By Brian Swint, Peter Cook

April 20 (Bloomberg) -- Nobel Prize-winning economist Michael Spence said he doesn’t expect every bank to pass stress tests run by the U.S. government to assess their financial health.

Spence said in an interview with Bloomberg Television he would be “very surprised” if all the banks pass the exam, which he says will probably give a better picture of the banks’ health than earnings statements. He also said that “the data on lending and credit are still not that encouraging.”

The U.S. government on May 4 is scheduled to release results of stress tests that aim to measure whether 19 companies, including Citigroup Inc., Bank of America Corp., GMAC LLC and MetLife Inc., have enough capital to weather a deeper economic downturn. The Federal Reserve and other regulators aim to publish the methodology behind the assessments on April 24.

There has been “significant progress” in capital earnings compared with two months ago, Spence said. “Significant policy intervention from the Federal Reserve, the Treasury response in the capital market regarding asset prices, is feeding into bigger confidence in the real economy.”

Banks are paring lending to repair balance sheets damaged by the more than $1 trillion in losses and writedowns worldwide in the global financial crisis. U.S. consumer credit increased the least since December 1992 in the 12 months ended February.

Emanuel, Summers

Government officials said yesterday that the Obama administration will avoid asking Congress for new funds to bolster banks.

White House chief of staff Rahm Emanuel, speaking on ABC’s “This Week” program, said that while he had not seen results of the tests, he believed “we won’t” have to get more money from Congress. Aide Lawrence Summers, interviewed on NBC’s “Meet the Press,” said “the first resort for more capital is going to the private markets.”

President Barack Obama said at a press conference yesterday he’ll demand “accountability” from any U.S. banks that require additional taxpayer money following the stress tests.

The U.S. economy will also change in the next few years, Spence said. “There’s no question we’re going to have a new normal,” he said. “It’s going to have a higher savings rate, closer to a match with the investment rate. We’ll probably have a period where the cost of capital is higher because leverage is lower, and I think our growth will be somewhat diminished.”

More Savings

The savings rate in the U.S. has jumped in recent months as consumers, wary of losing their jobs, limited spending. The rate was 4.2 percent in February, according to Commerce Department data.

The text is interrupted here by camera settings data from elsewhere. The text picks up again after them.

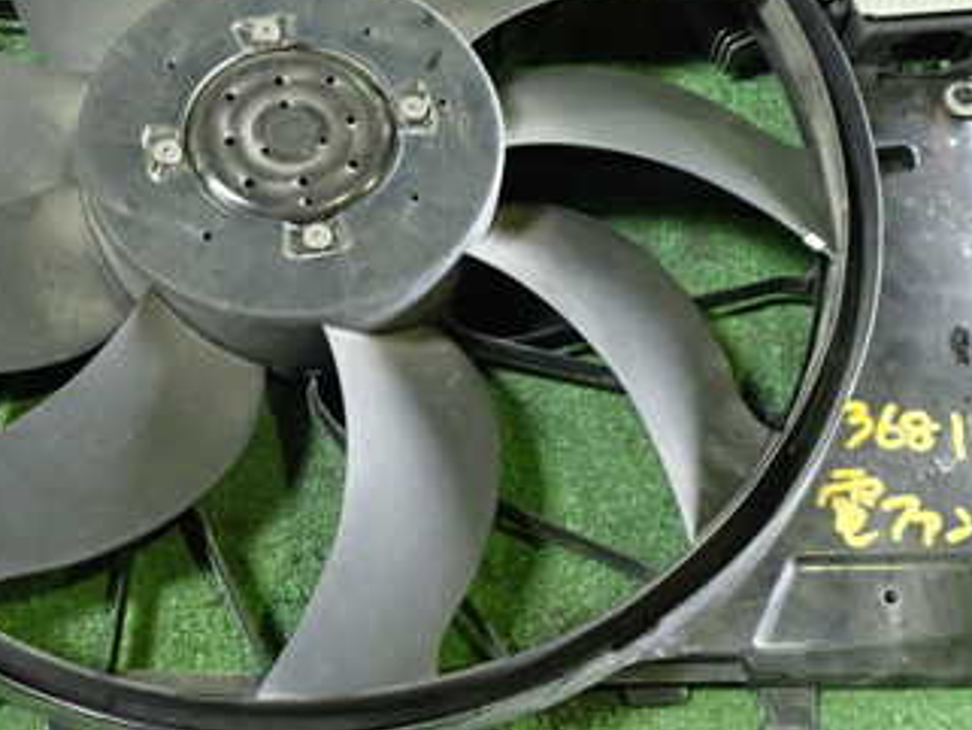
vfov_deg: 26.0
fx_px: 1573
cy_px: 248
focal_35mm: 56
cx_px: 357
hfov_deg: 34.1
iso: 800
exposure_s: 1/30
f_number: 2.3
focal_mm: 5.4
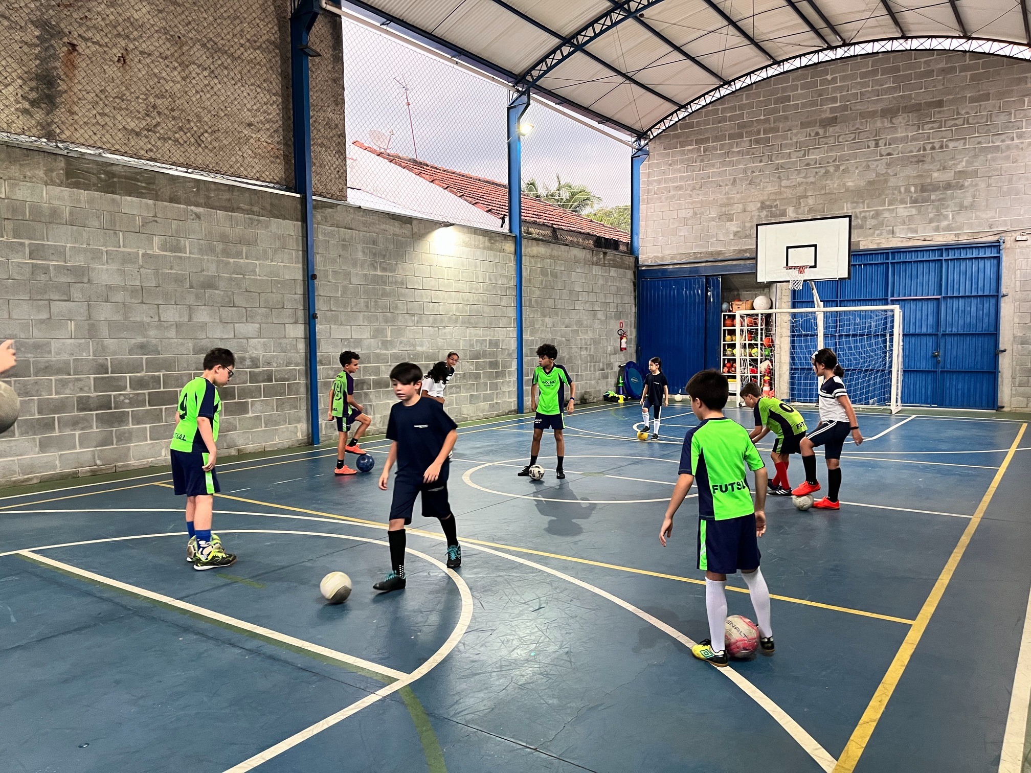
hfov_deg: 67.3
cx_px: 516
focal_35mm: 26
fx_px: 774
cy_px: 386
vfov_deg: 53.1
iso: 250
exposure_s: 1/60
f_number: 1.6
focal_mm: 5.1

As recently as August, it was 0.8 percent.

Consumer spending, which accounts for about 70 percent of the economy, fell at a 4.3 percent pace in the fourth quarter, marking the first back-to-back decreases in excess of 3 percent since record-keeping began in 1947. Economists surveyed by Bloomberg News earlier this month forecast consumer spending will falter this quarter, following a spurt the first three months of the year, and only recover gradually toward the end of 2009.